─── Source excerpt

Re: [jira] Resolved: (PDFBOX-302) Improve font handling

Posted by Andreas Lehmkühler <an...@lehmi.de>.
Hi Tony,

first of all thanks for investigation in this subject. Please attach
your patch to PDFBOX-508 if possible so that we are able to compare
Dmitrys and your solution. Perhaps a combination of both will solve all
parts of that issue.

Thanks in advance,

Andreas Lehmkühler

Tony Scerri schrieb:
> Following on from this I now have the character spacing and word spacing
> being done in image writing and the output looks almost identical to the PDF
> viewed in Adobe Reader (wrt to text rendering including layout). It was a
> bit of a desperate approach but shows the results can be achieved. It
> appears to be a similar fix to that suggested in Jira PDFBOX-508, but I only
> needed to modify the PDFStreamEngine.java class. I changed the
> processEncodedText method to simply process the text position of each
> character found in the stream.
> 
> The only undesirable consequence would have to be performance as this will
> trigger one call back to processTextPosition for each character rather than
> a sequence, but given this would appear to be the only reliable way to
> establish where each character should be placed I'm not sure what the
> alternative would be.
> 
> Like I said I didnt modify anything else get this going, and text extraction
> wasnt effected when sorting by position for horizontal text. For diagonal
> text going up from bottom left to top right things changed, but the original
> wasnt perfect and it came from text pieces in an embed image (EPS). What I
> got out after the change was the text being read from bottom to top, going
> left to right, so a vertical read and the characters came out in the right
> order by position in that orientation, so that would be a differen problem
> to solve.

──────
─── Material provided

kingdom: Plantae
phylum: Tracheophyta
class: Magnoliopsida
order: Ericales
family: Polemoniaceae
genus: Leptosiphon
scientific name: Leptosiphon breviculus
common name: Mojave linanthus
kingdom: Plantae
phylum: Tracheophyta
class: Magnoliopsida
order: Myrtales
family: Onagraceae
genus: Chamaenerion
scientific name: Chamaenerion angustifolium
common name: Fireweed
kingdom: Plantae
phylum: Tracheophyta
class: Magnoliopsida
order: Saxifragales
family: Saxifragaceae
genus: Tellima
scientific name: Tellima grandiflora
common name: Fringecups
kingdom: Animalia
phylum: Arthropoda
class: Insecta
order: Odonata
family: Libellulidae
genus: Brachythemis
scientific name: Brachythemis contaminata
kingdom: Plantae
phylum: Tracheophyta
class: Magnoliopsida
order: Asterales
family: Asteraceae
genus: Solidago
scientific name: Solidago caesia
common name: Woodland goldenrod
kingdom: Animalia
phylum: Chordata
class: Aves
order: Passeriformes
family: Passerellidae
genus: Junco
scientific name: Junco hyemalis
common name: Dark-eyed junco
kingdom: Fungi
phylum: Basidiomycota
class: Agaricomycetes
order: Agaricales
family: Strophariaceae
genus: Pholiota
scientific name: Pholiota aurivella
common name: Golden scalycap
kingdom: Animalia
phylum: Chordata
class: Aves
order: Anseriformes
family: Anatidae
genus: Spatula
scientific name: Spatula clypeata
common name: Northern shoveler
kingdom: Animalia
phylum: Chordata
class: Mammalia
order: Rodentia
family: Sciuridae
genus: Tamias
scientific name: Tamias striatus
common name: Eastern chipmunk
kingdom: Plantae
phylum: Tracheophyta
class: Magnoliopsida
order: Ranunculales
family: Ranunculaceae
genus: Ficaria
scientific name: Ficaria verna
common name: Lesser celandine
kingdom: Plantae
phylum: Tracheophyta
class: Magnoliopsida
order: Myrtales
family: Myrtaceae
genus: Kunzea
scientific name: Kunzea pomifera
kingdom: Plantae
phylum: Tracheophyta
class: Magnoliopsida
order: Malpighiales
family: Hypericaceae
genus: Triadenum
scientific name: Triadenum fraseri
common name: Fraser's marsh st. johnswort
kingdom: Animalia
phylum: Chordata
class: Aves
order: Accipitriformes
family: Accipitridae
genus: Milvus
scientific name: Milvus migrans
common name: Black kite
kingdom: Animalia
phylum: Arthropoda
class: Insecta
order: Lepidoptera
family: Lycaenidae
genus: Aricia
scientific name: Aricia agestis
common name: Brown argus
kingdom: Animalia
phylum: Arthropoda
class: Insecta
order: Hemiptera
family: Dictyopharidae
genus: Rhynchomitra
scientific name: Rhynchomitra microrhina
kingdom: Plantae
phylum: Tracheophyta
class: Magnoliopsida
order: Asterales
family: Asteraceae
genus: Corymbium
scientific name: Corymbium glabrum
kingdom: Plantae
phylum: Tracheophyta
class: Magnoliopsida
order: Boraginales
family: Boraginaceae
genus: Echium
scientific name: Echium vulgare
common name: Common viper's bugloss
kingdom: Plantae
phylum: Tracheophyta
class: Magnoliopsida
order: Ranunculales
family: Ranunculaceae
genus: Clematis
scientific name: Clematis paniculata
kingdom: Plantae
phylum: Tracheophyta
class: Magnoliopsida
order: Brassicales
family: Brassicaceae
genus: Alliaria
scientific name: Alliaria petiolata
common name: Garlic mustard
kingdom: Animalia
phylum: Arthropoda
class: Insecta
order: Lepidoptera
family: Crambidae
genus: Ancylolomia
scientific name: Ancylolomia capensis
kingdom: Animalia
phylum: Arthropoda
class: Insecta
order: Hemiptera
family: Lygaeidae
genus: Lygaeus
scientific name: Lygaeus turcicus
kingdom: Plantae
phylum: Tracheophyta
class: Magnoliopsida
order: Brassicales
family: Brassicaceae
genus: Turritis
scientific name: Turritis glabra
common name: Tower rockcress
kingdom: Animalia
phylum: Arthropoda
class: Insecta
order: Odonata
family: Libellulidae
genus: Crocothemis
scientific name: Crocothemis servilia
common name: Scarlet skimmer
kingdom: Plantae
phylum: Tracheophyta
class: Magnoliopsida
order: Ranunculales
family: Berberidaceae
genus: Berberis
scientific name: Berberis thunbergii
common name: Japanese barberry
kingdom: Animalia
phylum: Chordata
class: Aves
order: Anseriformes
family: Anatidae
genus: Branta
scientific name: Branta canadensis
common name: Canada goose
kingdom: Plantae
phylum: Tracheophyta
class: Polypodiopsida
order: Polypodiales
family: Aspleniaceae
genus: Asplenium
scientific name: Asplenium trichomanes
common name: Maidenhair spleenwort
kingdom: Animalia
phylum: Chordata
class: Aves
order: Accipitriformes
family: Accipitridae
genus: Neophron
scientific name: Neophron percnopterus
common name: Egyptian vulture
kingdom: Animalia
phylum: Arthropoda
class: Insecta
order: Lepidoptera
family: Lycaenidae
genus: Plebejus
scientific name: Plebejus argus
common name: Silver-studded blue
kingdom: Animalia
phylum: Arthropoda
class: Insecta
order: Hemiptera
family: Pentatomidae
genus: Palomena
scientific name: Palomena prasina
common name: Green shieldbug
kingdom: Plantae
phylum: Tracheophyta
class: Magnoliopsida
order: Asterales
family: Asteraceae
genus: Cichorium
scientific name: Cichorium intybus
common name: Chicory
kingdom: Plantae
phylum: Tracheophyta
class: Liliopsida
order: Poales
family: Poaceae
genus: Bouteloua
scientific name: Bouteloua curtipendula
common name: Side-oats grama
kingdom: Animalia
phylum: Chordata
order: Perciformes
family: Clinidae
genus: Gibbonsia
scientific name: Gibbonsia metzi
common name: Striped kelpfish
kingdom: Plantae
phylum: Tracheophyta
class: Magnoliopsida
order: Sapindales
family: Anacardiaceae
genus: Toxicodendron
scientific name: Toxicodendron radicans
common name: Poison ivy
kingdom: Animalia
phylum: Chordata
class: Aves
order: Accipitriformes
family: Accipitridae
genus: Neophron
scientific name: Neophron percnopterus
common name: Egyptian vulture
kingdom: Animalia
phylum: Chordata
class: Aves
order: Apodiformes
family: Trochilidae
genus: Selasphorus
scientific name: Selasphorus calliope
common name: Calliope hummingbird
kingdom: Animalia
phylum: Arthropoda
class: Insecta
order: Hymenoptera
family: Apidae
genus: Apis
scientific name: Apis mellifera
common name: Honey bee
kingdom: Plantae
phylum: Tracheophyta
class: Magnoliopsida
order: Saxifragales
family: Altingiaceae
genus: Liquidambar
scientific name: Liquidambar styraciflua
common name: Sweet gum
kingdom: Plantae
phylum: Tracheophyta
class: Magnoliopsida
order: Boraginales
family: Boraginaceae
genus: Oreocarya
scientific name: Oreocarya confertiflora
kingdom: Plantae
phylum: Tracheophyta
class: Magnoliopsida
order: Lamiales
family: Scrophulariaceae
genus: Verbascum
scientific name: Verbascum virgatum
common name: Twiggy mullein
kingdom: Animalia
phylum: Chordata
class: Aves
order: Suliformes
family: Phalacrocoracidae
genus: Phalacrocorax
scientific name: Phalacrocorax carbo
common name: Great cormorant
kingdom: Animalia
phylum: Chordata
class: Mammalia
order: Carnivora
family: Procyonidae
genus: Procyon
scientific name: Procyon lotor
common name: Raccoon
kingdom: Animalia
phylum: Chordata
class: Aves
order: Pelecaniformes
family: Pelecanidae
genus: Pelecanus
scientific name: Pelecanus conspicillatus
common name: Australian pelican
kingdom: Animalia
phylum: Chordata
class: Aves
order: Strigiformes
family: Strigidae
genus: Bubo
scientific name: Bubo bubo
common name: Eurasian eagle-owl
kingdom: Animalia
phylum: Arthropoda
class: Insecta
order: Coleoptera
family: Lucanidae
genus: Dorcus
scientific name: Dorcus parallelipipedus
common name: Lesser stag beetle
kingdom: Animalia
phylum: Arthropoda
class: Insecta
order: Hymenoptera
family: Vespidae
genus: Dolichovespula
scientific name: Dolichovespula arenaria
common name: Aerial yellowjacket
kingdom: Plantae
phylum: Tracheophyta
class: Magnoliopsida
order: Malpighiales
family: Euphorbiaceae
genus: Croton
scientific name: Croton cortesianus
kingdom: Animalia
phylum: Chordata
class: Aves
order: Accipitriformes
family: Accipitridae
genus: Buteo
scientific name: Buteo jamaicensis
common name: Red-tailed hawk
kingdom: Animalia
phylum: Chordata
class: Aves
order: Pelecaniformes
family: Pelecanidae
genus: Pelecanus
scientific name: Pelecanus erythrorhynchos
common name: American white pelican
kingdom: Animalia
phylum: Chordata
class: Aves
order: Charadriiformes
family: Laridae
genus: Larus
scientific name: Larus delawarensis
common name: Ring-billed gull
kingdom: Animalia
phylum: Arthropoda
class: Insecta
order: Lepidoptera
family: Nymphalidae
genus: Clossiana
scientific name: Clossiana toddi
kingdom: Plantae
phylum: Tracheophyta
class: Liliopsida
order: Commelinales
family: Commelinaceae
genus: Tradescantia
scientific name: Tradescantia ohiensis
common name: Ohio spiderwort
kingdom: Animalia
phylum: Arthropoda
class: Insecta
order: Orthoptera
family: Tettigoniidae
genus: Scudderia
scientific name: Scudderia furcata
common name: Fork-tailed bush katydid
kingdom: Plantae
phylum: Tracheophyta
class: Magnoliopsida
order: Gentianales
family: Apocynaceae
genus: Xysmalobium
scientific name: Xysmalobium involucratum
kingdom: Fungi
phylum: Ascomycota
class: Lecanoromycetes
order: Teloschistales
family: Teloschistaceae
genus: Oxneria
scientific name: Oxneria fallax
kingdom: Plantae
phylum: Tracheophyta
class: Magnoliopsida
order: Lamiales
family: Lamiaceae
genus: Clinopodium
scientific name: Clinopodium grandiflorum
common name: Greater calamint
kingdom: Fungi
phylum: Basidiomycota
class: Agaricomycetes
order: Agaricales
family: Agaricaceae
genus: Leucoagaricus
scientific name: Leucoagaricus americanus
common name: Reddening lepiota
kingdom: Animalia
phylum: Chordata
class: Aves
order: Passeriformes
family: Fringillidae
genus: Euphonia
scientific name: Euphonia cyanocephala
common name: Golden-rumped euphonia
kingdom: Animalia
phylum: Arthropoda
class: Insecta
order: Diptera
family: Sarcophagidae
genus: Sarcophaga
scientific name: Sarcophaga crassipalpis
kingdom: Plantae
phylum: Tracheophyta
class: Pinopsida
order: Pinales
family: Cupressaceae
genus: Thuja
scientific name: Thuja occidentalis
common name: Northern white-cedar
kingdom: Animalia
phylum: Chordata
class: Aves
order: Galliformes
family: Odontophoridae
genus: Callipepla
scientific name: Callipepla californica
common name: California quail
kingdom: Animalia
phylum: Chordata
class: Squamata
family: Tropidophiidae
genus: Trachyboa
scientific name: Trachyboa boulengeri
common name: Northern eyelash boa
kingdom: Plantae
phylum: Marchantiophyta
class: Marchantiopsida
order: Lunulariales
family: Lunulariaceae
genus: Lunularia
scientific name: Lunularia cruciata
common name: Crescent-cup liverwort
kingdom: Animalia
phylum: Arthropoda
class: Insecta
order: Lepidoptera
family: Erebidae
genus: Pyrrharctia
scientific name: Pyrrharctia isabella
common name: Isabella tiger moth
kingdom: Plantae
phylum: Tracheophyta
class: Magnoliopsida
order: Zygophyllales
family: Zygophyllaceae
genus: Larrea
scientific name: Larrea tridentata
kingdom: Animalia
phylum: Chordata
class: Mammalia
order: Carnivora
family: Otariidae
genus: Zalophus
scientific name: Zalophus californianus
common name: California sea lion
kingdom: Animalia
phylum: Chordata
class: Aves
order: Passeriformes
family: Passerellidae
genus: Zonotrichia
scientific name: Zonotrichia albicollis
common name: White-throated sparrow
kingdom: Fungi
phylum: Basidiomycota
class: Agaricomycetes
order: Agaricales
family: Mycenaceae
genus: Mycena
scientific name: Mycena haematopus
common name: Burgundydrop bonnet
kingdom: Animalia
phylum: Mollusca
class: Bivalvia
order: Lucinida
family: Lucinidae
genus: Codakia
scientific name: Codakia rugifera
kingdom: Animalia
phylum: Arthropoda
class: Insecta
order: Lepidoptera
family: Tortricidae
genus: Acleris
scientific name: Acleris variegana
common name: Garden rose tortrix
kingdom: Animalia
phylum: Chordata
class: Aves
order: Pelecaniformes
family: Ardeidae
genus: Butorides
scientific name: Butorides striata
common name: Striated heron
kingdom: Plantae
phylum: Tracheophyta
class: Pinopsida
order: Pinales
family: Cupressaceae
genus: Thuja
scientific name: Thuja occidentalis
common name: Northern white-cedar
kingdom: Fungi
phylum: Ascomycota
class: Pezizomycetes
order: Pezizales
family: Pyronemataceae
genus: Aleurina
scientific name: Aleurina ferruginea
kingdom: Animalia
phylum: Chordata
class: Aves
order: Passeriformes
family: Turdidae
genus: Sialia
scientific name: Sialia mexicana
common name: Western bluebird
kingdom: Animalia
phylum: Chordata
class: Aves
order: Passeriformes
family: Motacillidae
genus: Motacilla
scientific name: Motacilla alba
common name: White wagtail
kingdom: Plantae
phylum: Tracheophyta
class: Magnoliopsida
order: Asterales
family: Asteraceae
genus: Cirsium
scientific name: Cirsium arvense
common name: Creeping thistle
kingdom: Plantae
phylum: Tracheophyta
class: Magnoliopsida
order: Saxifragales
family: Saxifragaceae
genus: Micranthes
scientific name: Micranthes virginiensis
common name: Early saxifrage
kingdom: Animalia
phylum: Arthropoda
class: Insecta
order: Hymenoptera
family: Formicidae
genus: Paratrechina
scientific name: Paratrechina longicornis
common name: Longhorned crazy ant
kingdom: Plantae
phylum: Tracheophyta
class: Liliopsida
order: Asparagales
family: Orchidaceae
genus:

──────

**To-do list**
a) Edit the font handling message from "first of all" up to and including "of that issue.", replacing "patch" with "fix".
b) Reproduce verbatim the lines of the records from the line with "scientific name: Leptosiphon breviculus" up to and including the line with "genus: Tellima".

**Task-by-task answers**
a)
first of all thanks for investigation in this subject. Please attach
your fix to PDFBOX-508 if possible so that we are able to compare
Dmitrys and your solution. Perhaps a combination of both will solve all
parts of that issue.

b)
scientific name: Leptosiphon breviculus
common name: Mojave linanthus
kingdom: Plantae
phylum: Tracheophyta
class: Magnoliopsida
order: Myrtales
family: Onagraceae
genus: Chamaenerion
scientific name: Chamaenerion angustifolium
common name: Fireweed
kingdom: Plantae
phylum: Tracheophyta
class: Magnoliopsida
order: Saxifragales
family: Saxifragaceae
genus: Tellima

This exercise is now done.